比較法研究所主催講演会
「性的自己決定の権利──カナダの事例を素材として」
【日 時】 2023年4月22日(土)16:00-18:00
【場 所】 早稲田キャンパス 8号館303教室
【講演者】 松井 茂記 (ブリティッシュ・コロンビア大学教授)
【世話人】 長谷部 恭男
(早稲田大学法務研究科教授、比較法研究所員)
【参加者】 12名(うち学生3名)
2023 年 4 月 22 日、ブリティッシュ・コロンビア大学の松井茂紀教授教授は、早稲田大学において、「性的自己決定の権利──カナダの事例を素材として」と題する公開講演を行いました。
松井教授は、まずトランスジェンダー、同性婚、生殖治療へのアクセス、妊娠中絶などの性に関する社会問題と法律による対応について、日本とカナダの現状をそれぞれ紹介しました。これらの問題に対する日本とカナダの対応が大きく異なっており、カナダの現状に照らすと、日本の現状はこのままでよいのかという疑問を松井教授は提起しました。

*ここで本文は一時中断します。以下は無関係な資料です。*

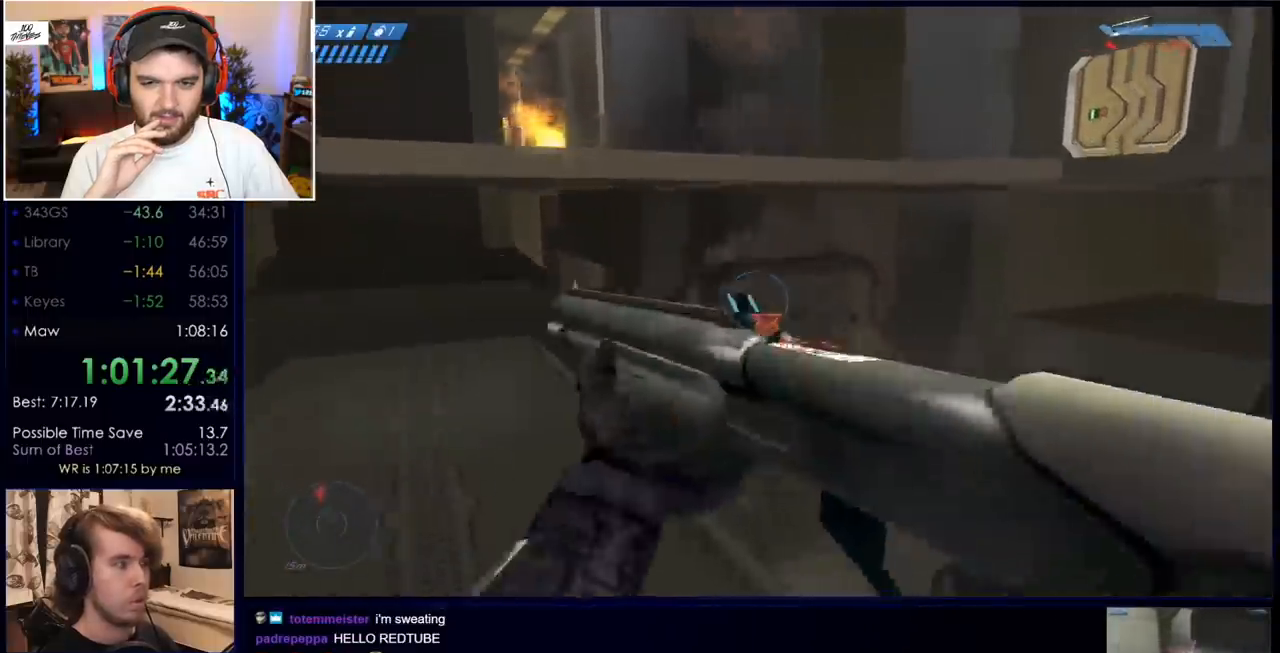
{"keys": [], "mouse": [], "events": [[17, "mouse_mb5", "down"], [17, "w", "down"], [67, "a", "up"], [117, "w", "up"], [167, "mouse_mb5", "up"], [300, "mouse_mb5", "down"], [433, "mouse_mb5", "up"]]}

続いて、松井教授は、性に関する諸問題の対する日本の現状は、性に関する個人の決定権が憲法上の権利として認められていないことに起因すると指摘しました。アメリカにおいて、合衆国最高裁はこれらの問題を個人のプライバシーの権利の問題として対応するようになったことを鑑みて、日本でも、憲法のもとで自己決定権を認め、またはプライバシーの権利として捉えることによって対応すべきという考え方が近年において有力となっています。ところが、プライバシーの権利は、その定義と範囲が曖昧になるため、そもそもプライバシーの権利を憲法上の基本的人権と主張することには無理があるように思われます。
そこで、松井教授は、こうした権利の焦点を性に関する自己決定権として構想する考え方を提案しました。このような限定した自己決定権の根拠は、日本国憲法 13 条、14 条および24 条に見出すことができるとされています。松井教授によると、性に関する自己決定権は、個人にとって極めて重要であるだけでなく、自由で民主的な社会を次の世代に受け継いでいってもらうためにも必要と考えられます。

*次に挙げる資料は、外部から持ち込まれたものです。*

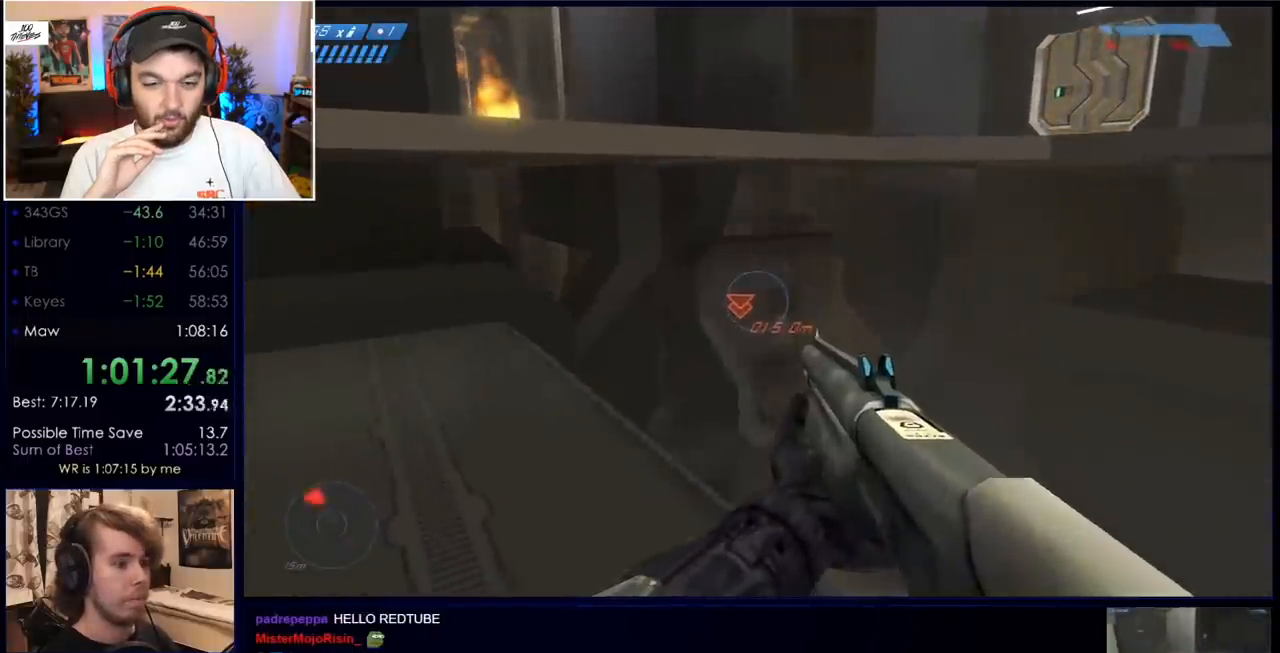
{"keys": ["w"], "mouse": [], "events": [[183, "w", "down"]]}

そこから、松井教授は、いくつかの具体的事例を通じて、性に関する自己決定権の必要性を説明しました。最後に、教授は性に関する自己決定権を認めることが政府の人口政策にもたらす影響について検討し、講演をまとめました。
ディスカッションにおいて、自己決定権の範囲を制限する際の論理、性に関する諸問題の考え方に宗教が与えうる影響、中絶に関するアメリカとカナダの考え方の相違、人類存続と自由で民主的社会の維持との関係、移民政策がもたらす長期的な影響などについて、幅広い議論がされました。